- [Data extract]:
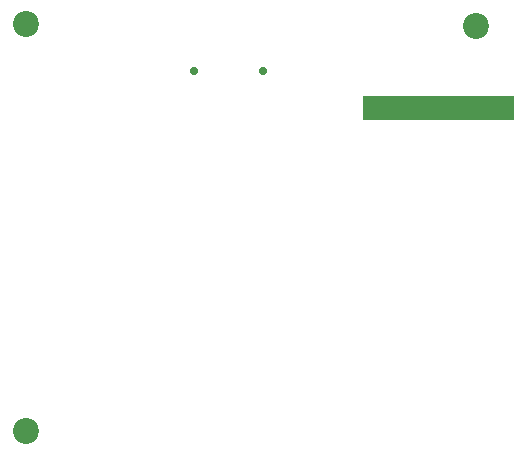
<source format=gbr>
%TF.GenerationSoftware,Altium Limited,Altium Designer,24.6.1 (21)*%
G04 Layer_Color=0*
%FSLAX45Y45*%
%MOMM*%
%TF.SameCoordinates,C73725EF-E552-4689-BE2B-43CAEE6025B1*%
%TF.FilePolarity,Positive*%
%TF.FileFunction,NonPlated,1,2,NPTH,Drill*%
%TF.Part,Single*%
G01*
G75*
%TA.AperFunction,OtherDrill,Pad Free-4 (131.424mm,99.1mm)*%
%ADD78C,2.20000*%
%TA.AperFunction,OtherDrill,Pad Free-4 (169.6mm,98.9mm)*%
%ADD79C,2.20000*%
%TA.AperFunction,OtherDrill,Pad Free-4 (131.424mm,64.624mm)*%
%ADD80C,2.20000*%
%TA.AperFunction,ComponentDrill*%
%ADD81C,0.70000*%
G36*
X17280000Y9300000D02*
X16000000D01*
Y9100000D01*
X17279999Y9100000D01*
X17280000Y9300000D01*
D02*
G37*
D78*
X13142400Y9910000D02*
D03*
D79*
X16960001Y9890000D02*
D03*
D80*
X13142400Y6462371D02*
D03*
D81*
X14571001Y9515000D02*
D03*
X15149001D02*
D03*
%TF.MD5,58fe2aee7558323896b1ac559ffed59d*%
M02*

</source>
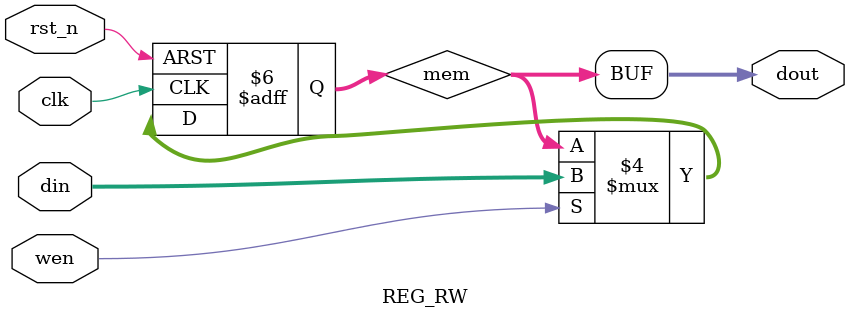
<source format=v>
module  REG_RW(
clk           ,
rst_n         ,
wen           ,
din           ,
dout           
);
parameter     INI = 8'h0  ;
parameter     DLY = 1      ;
input              clk     ;
input              rst_n   ;
input              wen     ;
input   [7:0]     din     ;
output  [7:0]     dout    ;

reg     [7:0]     mem     ;
wire    [7:0]     dout    ;


always @(negedge rst_n or posedge clk) begin
    if(rst_n == 1'b0) begin
        mem <= INI;
    end
    else begin
        if (wen == 1'b1) begin
            mem <= #DLY din;
        end
    end
end
assign dout = mem;

endmodule




</source>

- [Your instructions]: Transcribe exactly, please, the lines between the start of the records above and the line holding "X17280000Y9300000D02*", counting both of those lines and omitting pictures.

- [Response area]:
<source format=gbr>
%TF.GenerationSoftware,Altium Limited,Altium Designer,24.6.1 (21)*%
G04 Layer_Color=0*
%FSLAX45Y45*%
%MOMM*%
%TF.SameCoordinates,C73725EF-E552-4689-BE2B-43CAEE6025B1*%
%TF.FilePolarity,Positive*%
%TF.FileFunction,NonPlated,1,2,NPTH,Drill*%
%TF.Part,Single*%
G01*
G75*
%TA.AperFunction,OtherDrill,Pad Free-4 (131.424mm,99.1mm)*%
%ADD78C,2.20000*%
%TA.AperFunction,OtherDrill,Pad Free-4 (169.6mm,98.9mm)*%
%ADD79C,2.20000*%
%TA.AperFunction,OtherDrill,Pad Free-4 (131.424mm,64.624mm)*%
%ADD80C,2.20000*%
%TA.AperFunction,ComponentDrill*%
%ADD81C,0.70000*%
G36*
X17280000Y9300000D02*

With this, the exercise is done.